No momento em que estavam a decorrer os criminosos e bárbaros atentados em Paris a uma nova e inimaginável escala, estava a ver o filme "Poll", de Chris Kraus (2010), o primeiro que vejo deste novo cineasta alemão.
Trata-se de um filme muito curioso e muito bem feito, com argumento do próprio realizador baseado nas memórias de Oda Schaefer (1900-1988), sua tia-avó, jornalista e escritora. Situado na Estónia, para onde Oda von Siering/Paula Beer vai viver com os pais e o irmão nas vésperas do início da I Guerra Mundial, durante o Verão de 1914, tem a sua narrativa apoiada em dois elementos exteriores: a presença do exército czarista em território estóneo e um anarquista russo fugitivo, Schnaps/Tambet Tuisk que procura abrigo na casa da família.
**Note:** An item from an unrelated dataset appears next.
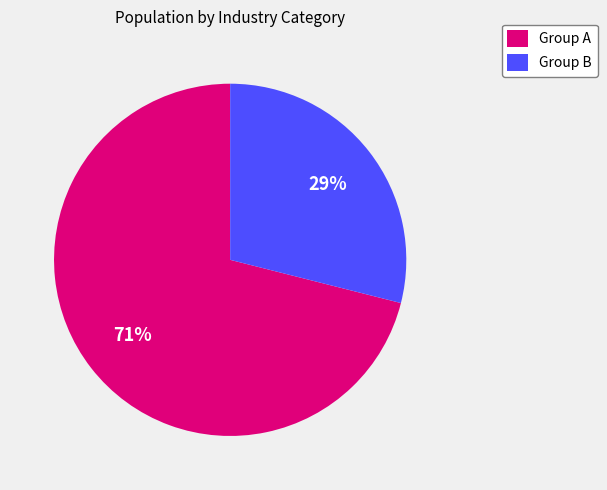

Is there a majority slice in this chart?

Yes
Adoptando resolutamente o ponto de vista da protagonista, o cineasta dá conta das suas perplexidades perante os conflitos familiares e sociais, bem como perante a presença de um desconhecido que, no entanto, é levada a proteger e ajuda a ocultar-se. Misto de estranheza e de recusa, Oda von Siering vai-se apercebendo de que o mundo dos adultos, mesmo o dos da sua idade, não tem nada a ver com a aparência tranquila e tranquilizadora que todos fazem questão de ostentar.
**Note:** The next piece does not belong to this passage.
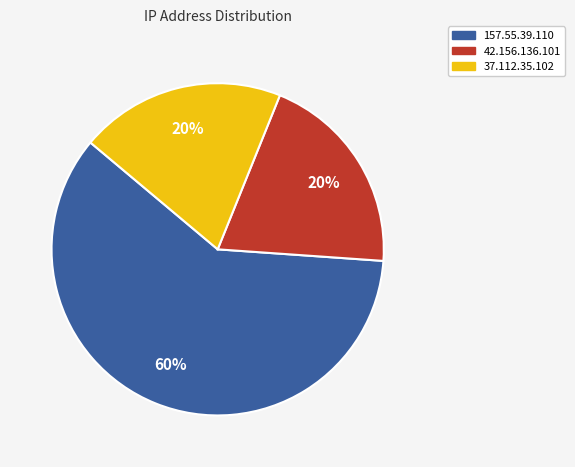

Do 157.55.39.110 and 42.156.136.101 together represent more than half of the pie?

Yes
Do pai, médico, Ebbo von Siering/Edgar Selge, ela aprende o que se sabe sobre o cérebro humano - e a relação pai-filha está muito bem dada - embora mais tarde venha a ser confrontada com o seu desconhecimento da natureza humana. No final espera-se que tudo vá mudar com o rebentar da guerra, justamente quando Schnaps, o anarquista figitivo, resolve sair de cena.
O que fica depois da morte do que viveu, nas palavras finais da própria Oda, é nada de nada, o que encontra justificação plena na informação do final de que de Oda Schaefer, grande poeta alemã, não existe no momento do filme nenhuma obra disponível. Ficou para ela a memória daquele desconhecido que acolheu, protegeu mas que partiu, deixando-a só para o resto dos seus dias com a ideia da morte a trabalhar como semente nos seus poemas.
Se estivesse em Paris neste dia talvez nunca tivesse assistido a este magnífico filme, que passou esta semana no Arte. Em Paris tenho as minhas mais fortes memórias afectivas e referências culturais, de maneira de que quando lá acontece ir acomete-me sempre o desejo de não regressar aqui. Não sei se lá poderei voltar algum dia, mas em revolta e dor estou de novo plenamente com os parisianses (ver "Je suis Charlie", de 7 de Janeiro de 2015).